You can have it with your favorite main for lunch or dinner, then eat the leftovers for breakfast. The grain and legume will be plenty filling enough to get you through a day of scrolling hansenbros.com to figure out how to move to Jamaica permanently so you can enjoy all this delicious food every day. As a side or as a main, rice and peas is an authentic Jamaican dish.

9. Escovitch fish

Not feeling hungry enough for a big hearty meal? Try the escovitch fish instead. It's crispy, golden-brown, deep-fried fish (typically whole) that comes with a side of pickled vegetables. The most common sides are carrots, onions, scotch bonnet peppers, and pimento berries. A sauce of vinegar, lime, and spices adds an extra refreshing kick to the dish.

10. Pepper pot soup

If you're looking for a lighter meal or a vegetarian option, then pepper pot soup is for you. It is a traditional Creole-style soup with leafy greens.
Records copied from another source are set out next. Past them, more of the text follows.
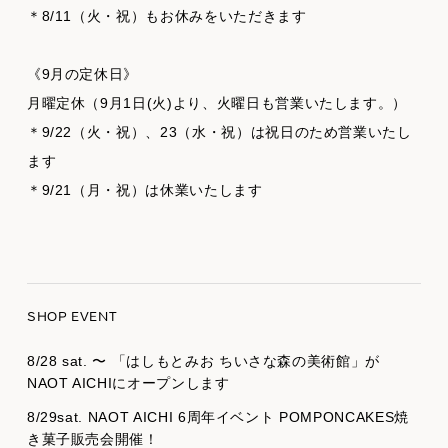
＊8/11（火・祝）もお休みをいただきます
《9月の定休日》
月曜定休（9月1日(火)より、火曜日も営業いたします。）
＊9/22（火・祝）、23（水・祝）は祝日のため営業いたし
ます
＊9/21（月・祝）は休業いたします
SHOP EVENT
8/28 sat. 〜 「はしもとみお ちいさな森の美術館」が
NAOT AICHIにオープンします
8/29sat. NAOT AICHI 6周年イベント POMPONCAKES焼
き菓子販売会開催！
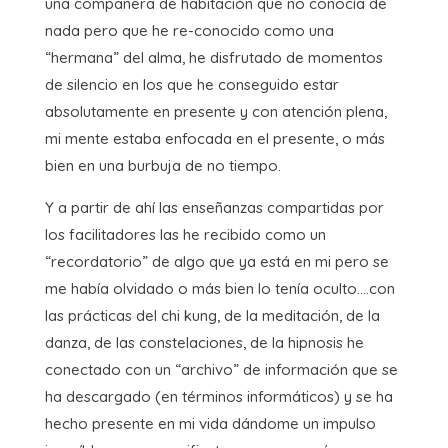
una compañera de habitación que no conocía de
nada pero que he re-conocido como una
“hermana” del alma, he disfrutado de momentos
de silencio en los que he conseguido estar
absolutamente en presente y con atención plena,
mi mente estaba enfocada en el presente, o más
bien en una burbuja de no tiempo.
Y a partir de ahí las enseñanzas compartidas por
los facilitadores las he recibido como un
“recordatorio” de algo que ya está en mi pero se
me había olvidado o más bien lo tenía oculto….con
las prácticas del chi kung, de la meditación, de la
danza, de las constelaciones, de la hipnosis he
conectado con un “archivo” de información que se
ha descargado (en términos informáticos) y se ha
hecho presente en mi vida dándome un impulso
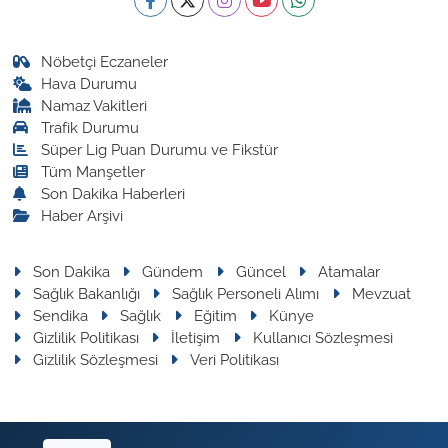
Nöbetçi Eczaneler
Hava Durumu
Namaz Vakitleri
Trafik Durumu
Süper Lig Puan Durumu ve Fikstür
Tüm Manşetler
Son Dakika Haberleri
Haber Arşivi
Son Dakika
Gündem
Güncel
Atamalar
Sağlık Bakanlığı
Sağlık Personeli Alımı
Mevzuat
Sendika
Sağlık
Eğitim
Künye
Gizlilik Politikası
İletişim
Kullanıcı Sözleşmesi
Gizlilik Sözleşmesi
Veri Politikası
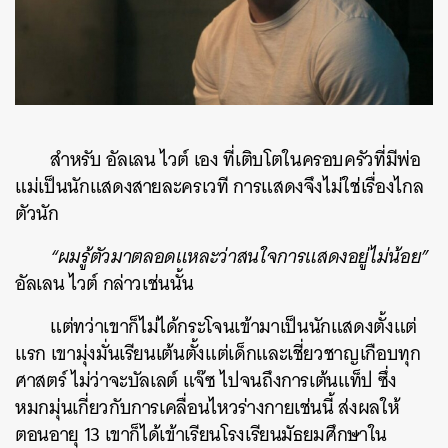
สำหรับ อัลเลน ไวต์ เอง ที่เติบโตในครอบครัวที่มีพ่อ
แม่เป็นนักแสดงสายละครเวที การแสดงจึงไม่ใช่เรื่องไกล
ตัวนัก
“ผมรู้ตัวมาตลอดแหละว่าสนใจการแสดงอยู่ไม่น้อย”
อัลเลน ไวต์ กล่าวเช่นนั้น
แต่ทว่าเขาก็ไม่ได้กระโจนเข้ามาเป็นนักแสดงตั้งแต่
แรก เขามุ่งมั่นเรียนเต้นตั้งแต่เด็กและเชี่ยวชาญเกือบทุก
ศาสตร์ ไม่ว่าจะบัลเลต์ แจ๊ซ ไปจนถึงการเต้นแท็ป ซึ่ง
หมกมุ่นเกี่ยวกับการเคลื่อนไหวร่างกายเช่นนี้ ส่งผลให้
ตอนอายุ 13 เขาก็ได้เข้าเรียนโรงเรียนมัธยมศึกษาใน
The main ingredients are typically callaloo (think spinach or collard greens) and amaranth. The boiled and diced greens are then cooked with a mixture of yam, cocoyam, okra, scotch bonnet peppers, and pimento berries.

For extra richness and creaminess, you can also add coconut milk. Traditionally, pepper pot soup also has pigtails, salted beef, or cod, but you can easily skip those!
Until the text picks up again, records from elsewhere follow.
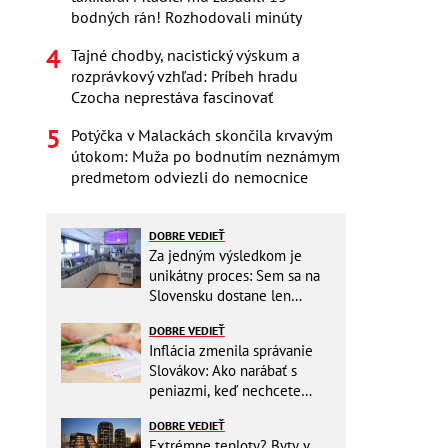
bodných rán! Rozhodovali minúty
Tajné chodby, nacistický výskum a
rozprávkový vzhľad: Príbeh hradu
Czocha neprestáva fascinovať
Potýčka v Malackách skončila krvavým
útokom: Muža po bodnutím neznámym
predmetom odviezli do nemocnice
DOBRE VEDIEŤ
Za jedným výsledkom je
unikátny proces: Sem sa na
Slovensku dostane len
málokto
DOBRE VEDIEŤ
Inflácia zmenila správanie
Slovákov: Ako narábať s
peniazmi, keď nechcete
zbytočne riskovať?
DOBRE VEDIEŤ
Extrémne teploty? Byty v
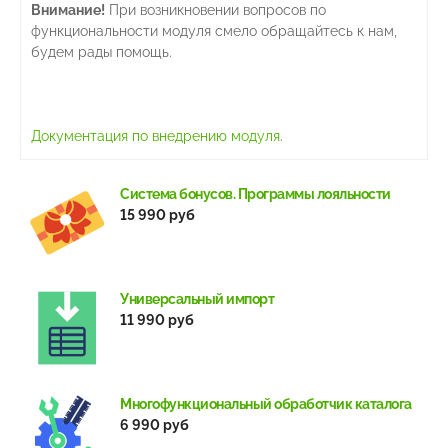
Внимание!
При возникновении вопросов по
функциональности модуля смело обращайтесь к нам,
будем рады помощь.
Документация по внедрению модуля
.
Система бонусов. Программы лояльности
15 990 руб
Универсальный импорт
11 990 руб
Многофункциональный обработчик каталога
6 990 руб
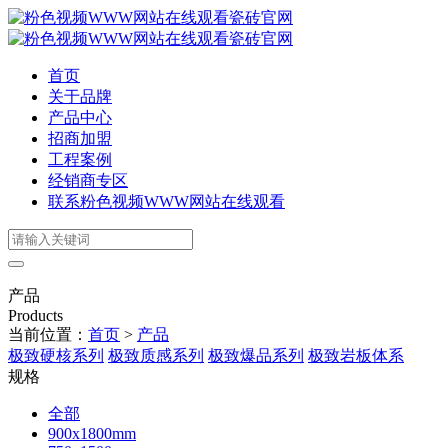
首页
关于品牌
产品中心
招商加盟
工程案例
经销商专区
联系粉色视频WWW网站在线观看
产品
Products
当前位置：
首页
>
产品
极致硬核系列
极致质感系列
极致爆品系列
极致岩板体系
规格
全部
900x1800mm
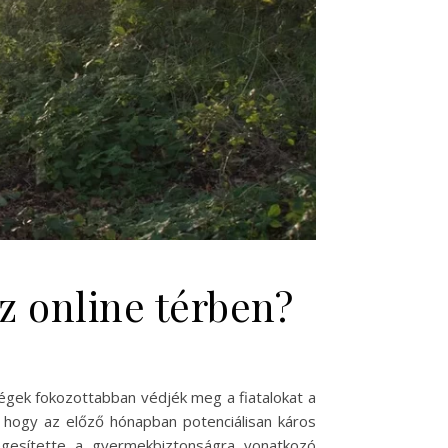
 online térben?
cégek fokozottabban védjék meg a fiatalokat a
, hogy az előző hónapban potenciálisan káros
legesítette a gyermekbiztonságra vonatkozó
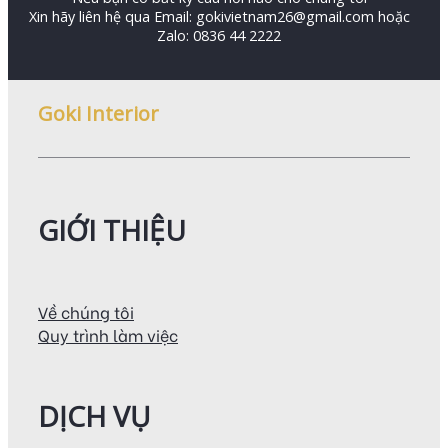
Xin hãy liên hệ qua Email: gokivietnam26@gmail.com hoặc
Zalo: 0836 44 2222
Goki Interior
GIỚI THIỆU
Về chúng tôi
Quy trình làm việc
DỊCH VỤ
Other things to try while in Jamaica

While these are the best foods to eat in Jamaica, there are plenty more you can try. Stews and soups are very popular. So if you like those, order some fish tea or mannish water. When you get tired of all the meat and fish, give fried plantains or fried breadfruit a go. And for dessert, you can choose between Jamaican-style porridge, gizzada, sweet potato pudding, and coconut drops. Of course, you'll need something to wash it all down with.

Give authentic Jamaican tea a go, or try the beautifully rich Blue Mountain coffee. And if you want a taste of something stronger, rum, Red Stripe beer, and Dragon Stout are all great options for a night out on your tropical vacation.
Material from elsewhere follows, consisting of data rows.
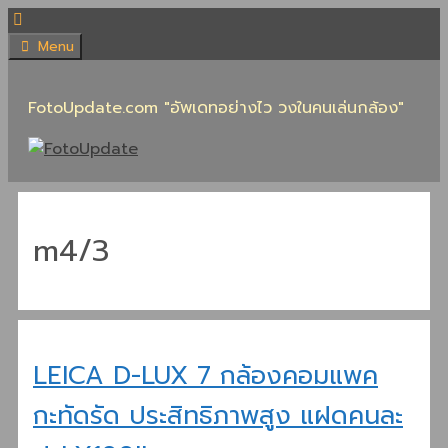
Skip
to
Menu
content
FotoUpdate.com "อัพเดทอย่างไว วงในคนเล่นกล้อง"
m4/3
LEICA D-LUX 7 กล้องคอมแพค
กะทัดรัด ประสิทธิภาพสูง แฝดคนละ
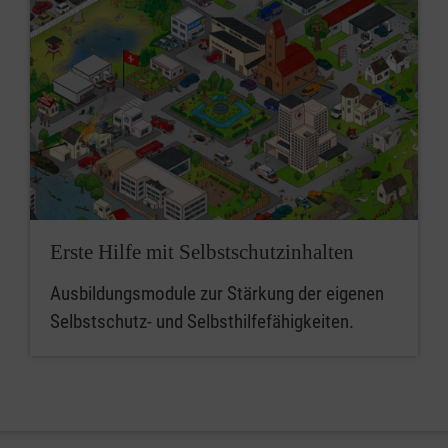
Erste Hilfe mit Selbstschutzinhalten
Ausbildungsmodule zur Stärkung der eigenen
Selbstschutz- und Selbsthilfefähigkeiten.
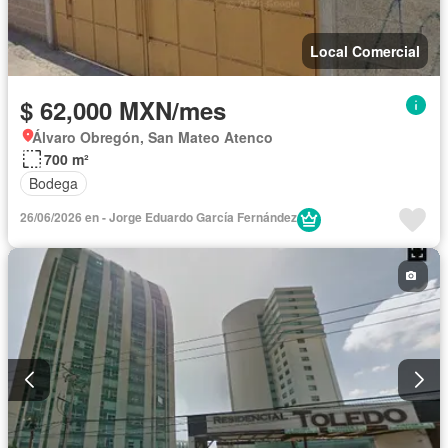
Local Comercial
$ 62,000 MXN/mes
Álvaro Obregón, San Mateo Atenco
700 m²
Bodega
26/06/2026 en - Jorge Eduardo García Fernández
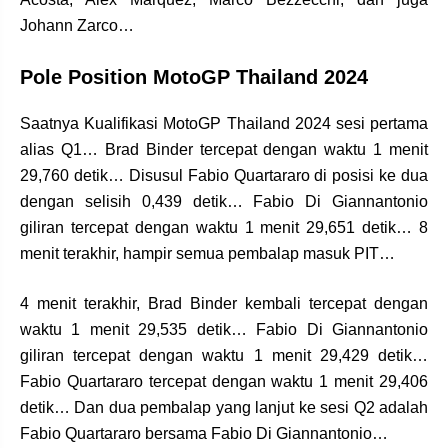
Johann Zarco…
Pole Position MotoGP Thailand 2024
Saatnya Kualifikasi MotoGP Thailand 2024 sesi pertama
alias Q1… Brad Binder tercepat dengan waktu 1 menit
29,760 detik… Disusul Fabio Quartararo di posisi ke dua
dengan selisih 0,439 detik… Fabio Di Giannantonio
giliran tercepat dengan waktu 1 menit 29,651 detik… 8
menit terakhir, hampir semua pembalap masuk PIT…
4 menit terakhir, Brad Binder kembali tercepat dengan
waktu 1 menit 29,535 detik… Fabio Di Giannantonio
giliran tercepat dengan waktu 1 menit 29,429 detik…
Fabio Quartararo tercepat dengan waktu 1 menit 29,406
detik… Dan dua pembalap yang lanjut ke sesi Q2 adalah
Fabio Quartararo bersama Fabio Di Giannantonio…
Here are some stranger delicacies:

Canabutter - As the name suggests, this is a baked product made from infusing marijuana (cannabis sativa) and butter.

Mannish water - Despite what the name might suggest, it’s not actually water. Instead it is a soup that is cooked with scotch bonnet pepper and various boiled parts of the goat, which namely includes the head, the liver, testicles, tripe and the intestines. It gets its name from the fact that goat testicles are one of the most common ingredients used to make it.

Chicken foot soup - This soup is made with pumpkins, carrots, yellow yam and chayote. The recipe also uses okra (ladies fingers) and scotch bonnet pepper.

Peanut Porridge - This porridge is exactly what the tin says. It’s mainly made through blending flour, boiled water, cornmeal, boiled peanut, oatmeal in a container and then adding vanilla extract, nutmeg, condensed milk and evaporated milk.

Grater cake - This is a traditional Jamaican sweet treat that is made using the white parts of coconuts, sugar and peppermint essence.

Fish tea - This is a spicy and thick Jamaican tea that is used as a common appetizer with fish as the principal ingredient. Although it’s called fish tea, it commonly also includes ground yam, carrots, pumpkin and potatoes and green bananas. It’s also flavoured with milk.

Blue Drawers - This is a starchy and boiled pudding mainly made up of cornmeal, green banana, coconut, brown sugar and and spices which is tied up in a banana leaf. We also call it tie-leaf.

Stew Peas - Commonly eaten at lunch or dinner time, this dish is made with coconut milk, hot pepper, pig’s tail, stew peas and red kidney beans.

Conch - In Jamaica, people love to extract the meat of conch and then fry, jerk, stew or curry it and use them in soup and fritters. It’s also quite popular in the wider Caribbean particularly in Turks and Caicos, Puerto Rico, the Bahamas, Dominican Republic, Grenada and Haiti.

Gizzada - The is a coconut tart made from a mixture of grated coconut and sugar that is placed within a pastry shell.